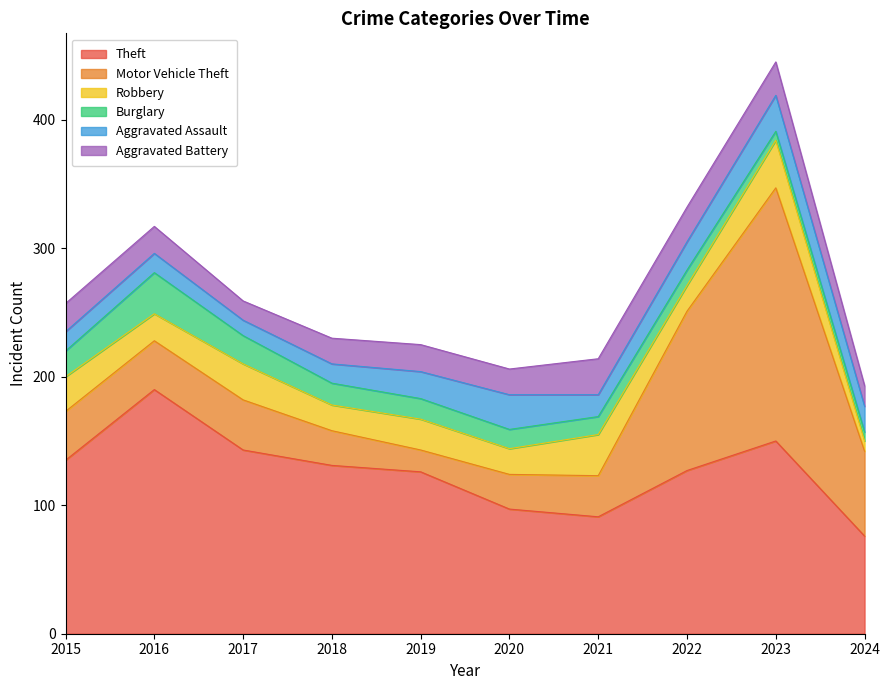

True or false: Aggravated Assault has a value of 15 at 2016.

True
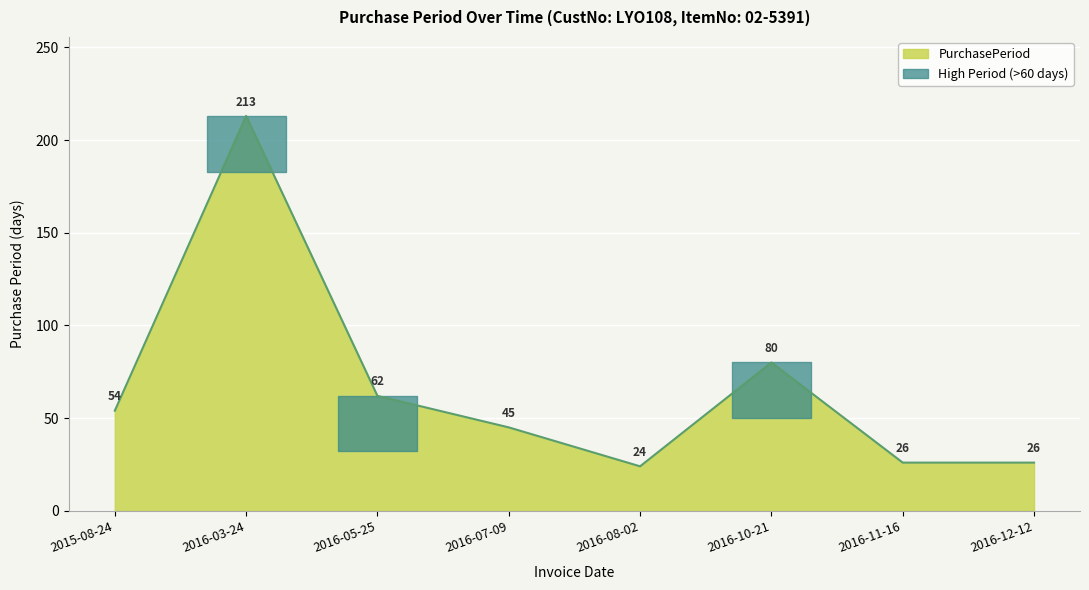

True or false: the data shows 26 at 2016-12-12.

True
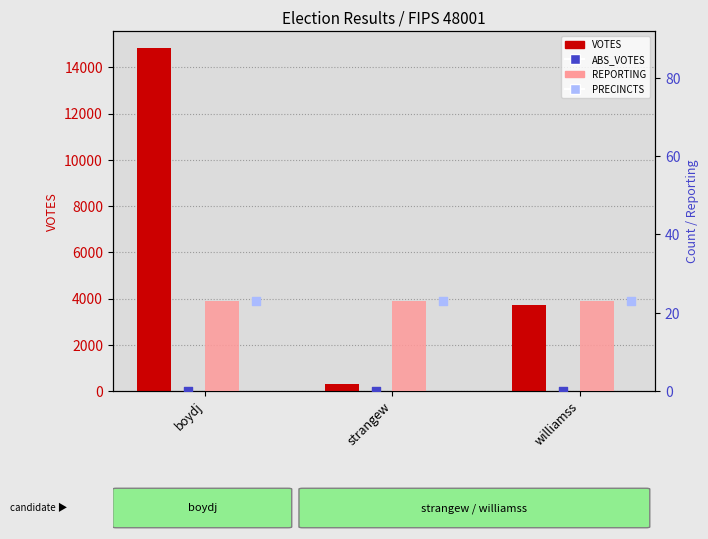

What are all the series names shown in the legend?

VOTES, REPORTING, ABS_VOTES, PRECINCTS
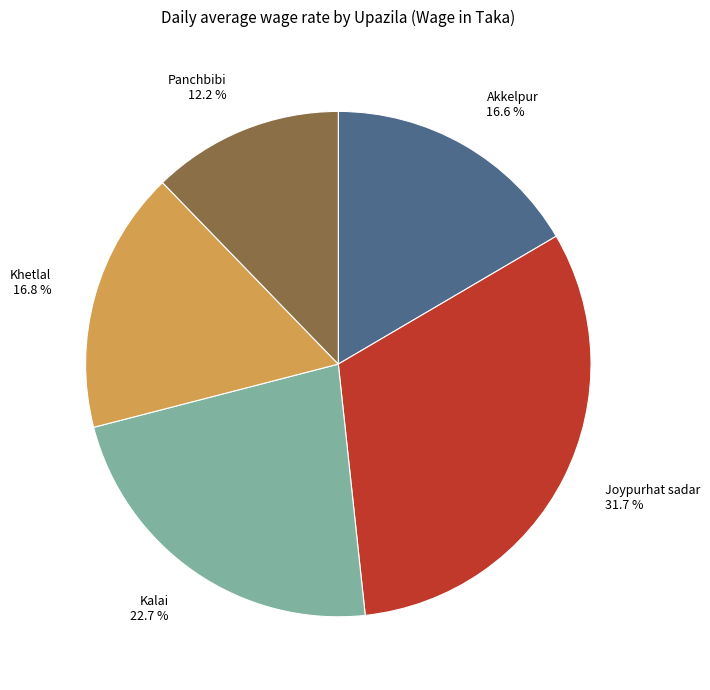

Do Panchbibi and Khetlal together represent more than half of the pie?

No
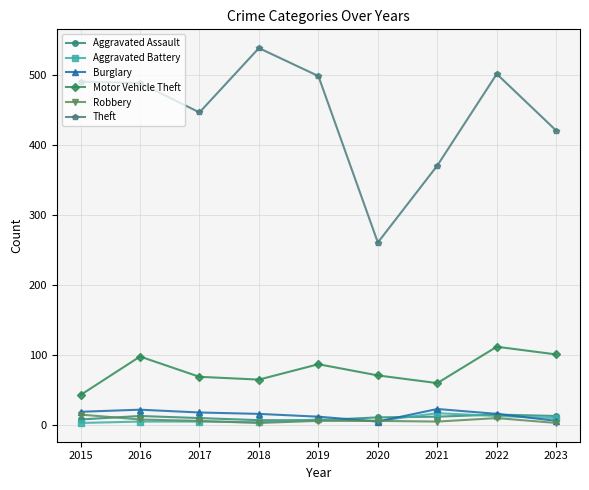

What is the value of the Motor Vehicle Theft point at the 1st from the left?

43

### Directive
Render the listing above as a Markdown table with the columns Row and Line, giving each non-blank line its own numbered row, and leave the pictures out.

### Completed exercise
| Row | Line |
|---|---|
| 1 | True or false: Aggravated Assault has a value of 15 at 2016. |
| 2 | True |
| 3 | True or false: the data shows 26 at 2016-12-12. |
| 4 | True |
| 5 | What are all the series names shown in the legend? |
| 6 | VOTES, REPORTING, ABS_VOTES, PRECINCTS |
| 7 | Do Panchbibi and Khetlal together represent more than half of the pie? |
| 8 | No |
| 9 | What is the value of the Motor Vehicle Theft point at the 1st from the left? |
| 10 | 43 |